Just relax, and add color.

The sky is the limit with these coloring posters. Think of them as more than a coloring page, but not quite as guided as a paint-by-number. These posters can handle crayon, colored pencils, markers, watercolor, gouache, and craft paint. Enjoy one or all 5 of these designs featuring ladies, flowers, and space.

You can check out this facebook video from my studio if you want to see tips and tricks and some painting in progress. Special thanks to Blue Crest Entertainment for coming over to film us!

Below are more written tips to help you on your coloring journey!

Color Palette Suggestion

Each poster comes with a card explaining the imagery, but it also has a color palette suggestion!
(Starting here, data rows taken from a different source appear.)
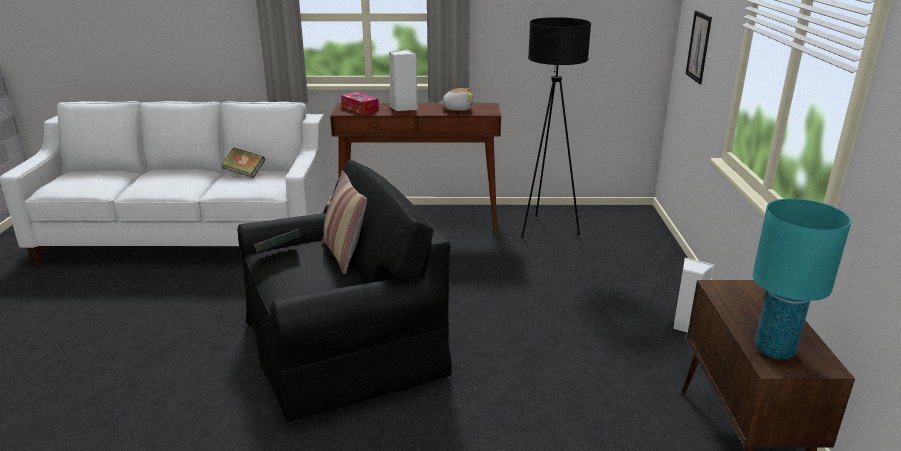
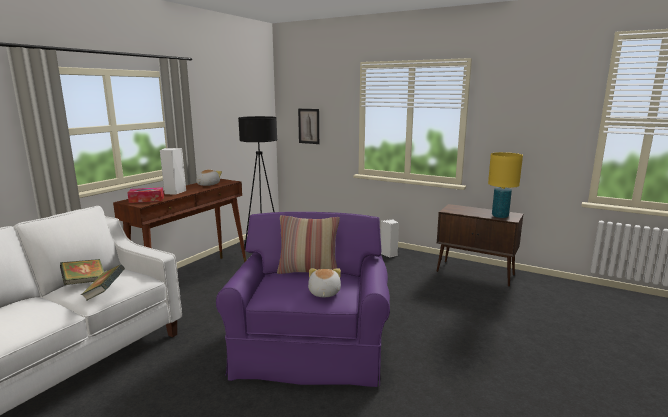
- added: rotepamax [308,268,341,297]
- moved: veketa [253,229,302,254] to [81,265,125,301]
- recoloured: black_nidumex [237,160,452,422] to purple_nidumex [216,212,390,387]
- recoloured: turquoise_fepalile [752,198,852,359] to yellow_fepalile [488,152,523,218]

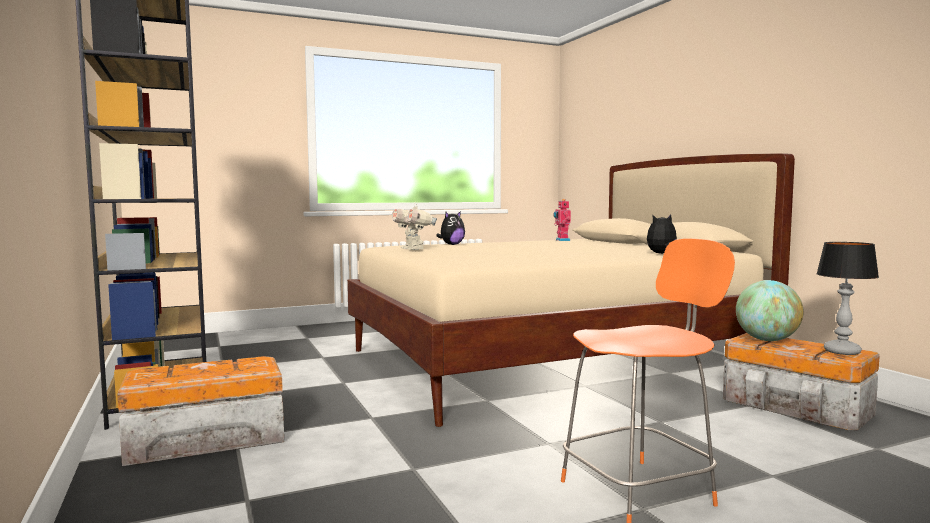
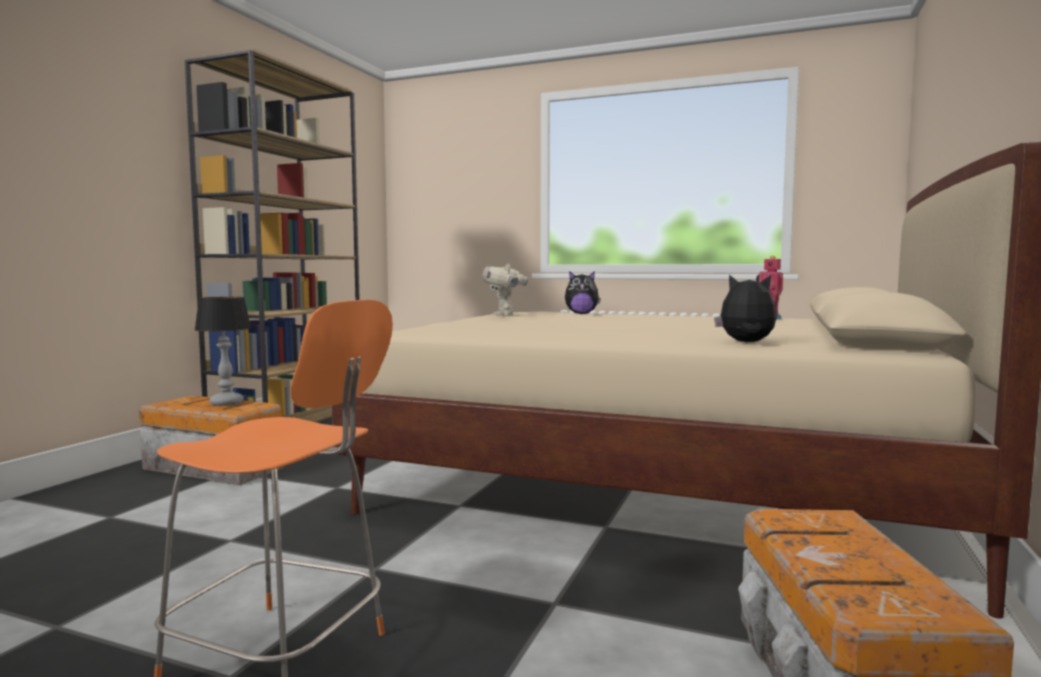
- removed: zorove [736,280,803,341]
- moved: fepalile [816,242,879,355] to [194,297,251,406]

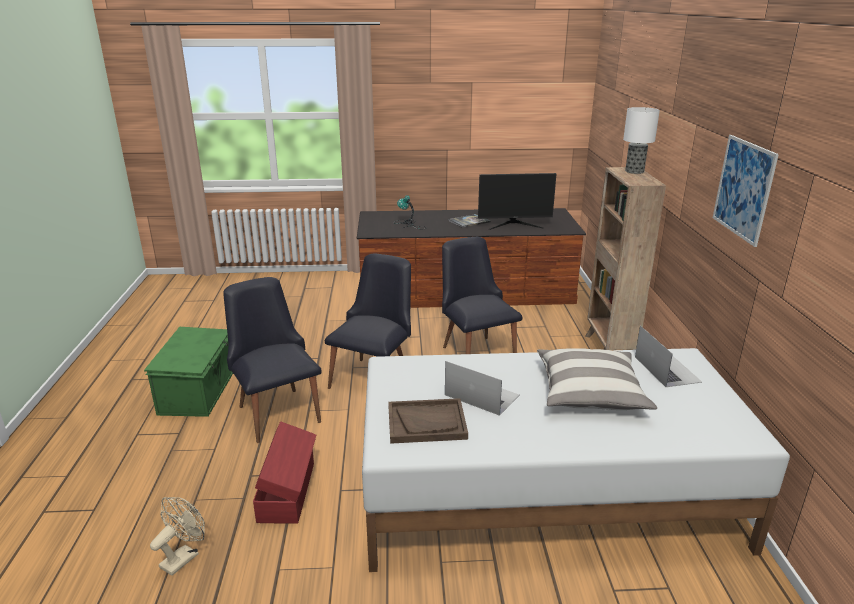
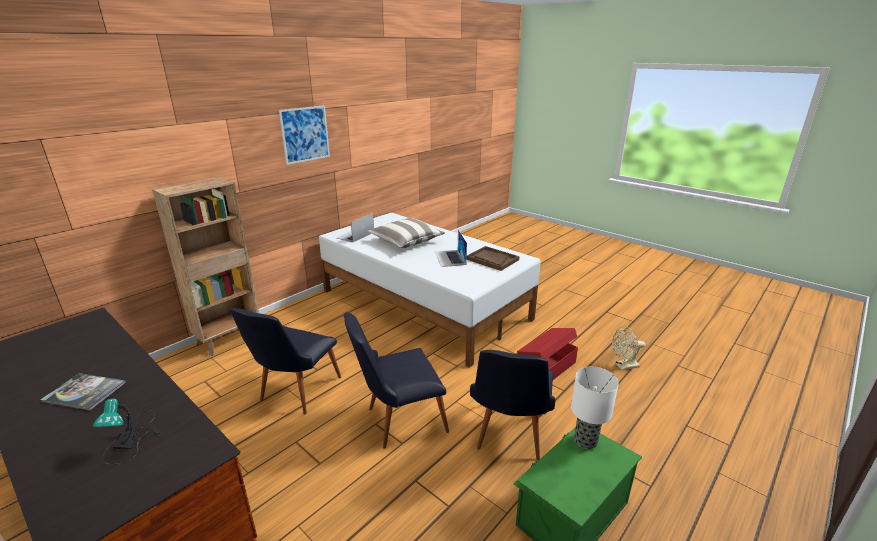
- removed: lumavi [478,173,556,230]
- moved: fepalile [623,107,660,174] to [571,367,619,449]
You can use it, or ignore it, or let it help you with a launching off point. Sometimes choosing colors can be daunting, so it only there to help!
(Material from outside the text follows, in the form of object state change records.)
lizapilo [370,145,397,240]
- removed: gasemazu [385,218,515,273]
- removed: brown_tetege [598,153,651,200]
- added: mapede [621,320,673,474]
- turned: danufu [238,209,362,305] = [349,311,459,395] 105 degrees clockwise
I use the color palettes myself, and enjoy them. but if you have a favorite color that you want to feature you can always check out Google or Pinterest to find the perfect color palette to model after.

 
“Comet” with markers

“Comet” with markers

Before you begin

If you’re using a wet material like watercolor, paint, or even markers my tip is to use tape! Lightly tape your poster to your working surface. I have a wooden board I use, but you can tape to a table too. I prefer to use blue tape or tape that has been taped to fabric and pulled off for reuse so as to protect the paper from ripping with the tape. I tend to use tape rolls on the back of the posters just because the illustration reaches the edge of the page, but do what you feel most comfortable with.

Paper Curl

If you use materials that tend to moisten the paper, you may experience some paper curling. If its not too disruptive to your coloring/painting, I’d wait until you are completely done with your poster.
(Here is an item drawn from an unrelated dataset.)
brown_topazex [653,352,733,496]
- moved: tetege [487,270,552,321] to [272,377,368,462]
Once the poster is done and fully dry use a damp cloth to lightly dampen the backside of the poster and put some heavy books on top to let it dry flat. If you want to protect your poster more, place some blank paper on the front of your poster to protect it from the table, or the books. I use this technique on nearly all my watercolors.

“Pulsar” with colored pencils

“Pulsar” with colored pencils

Materials

These posters can handle many materials. IF you want to use supplies you have at home, I encourage you to use them! However, if you want an excuse to buy or try new materials, read about what I experienced to see if that helps your decision.

I tested 4 different kinds myself. Here is what I discovered:

Colored Pencils: starting with light layers of pencil allows for cool layers to continue layering up on top. Overall color will be light unless you layer up lots of pencil, or have soft pencils with rich color. I used crayola colored pencils.

Markers: I used some school supply markers mixed with some brush tip markers. If you like to scribble hard, be careful, the paper can deteriorate if you scribble too much or too hard. I suggest waiting for an area to dry before going over it a second time. Overall, the poster will be very saturated and bright since markers hold so much color!

“Moon” with watercolor

“Moon” with watercolor

Materials Cont.

Watercolor: These are my fave, but I’m also a watercolor artist so I’m biased. to start I’d suggest finding a board to lightly tape your poster to (I used blue tape rolls on the back of my poster). Watercolor can be unpredictable which makes me let go a little bit and enjoy the journey. Other suggestions are to start with lighter, watered down color. You can always add more color later, but you can’t take it away.

Craft Paint: These are the little bottles of acrylic paint that you can find in a craft store. I personally like ones with a matte or satin finish, but I would suggest using all the same type of finish (all matte, or all satin, or all gloss). However, if you’re just using what you have at home, dig in to whatever feels good! Before painting I would suggest using some light tape (I use blue tape) to lightly tack the poster to a board or work area. Craft paint is thick and opaque so if you paint over the illustration lines they will be covered up. You can always paint over them again with black, or cover them up completely. Its all about how you want it! Be sure to wash your brush after each session of painting.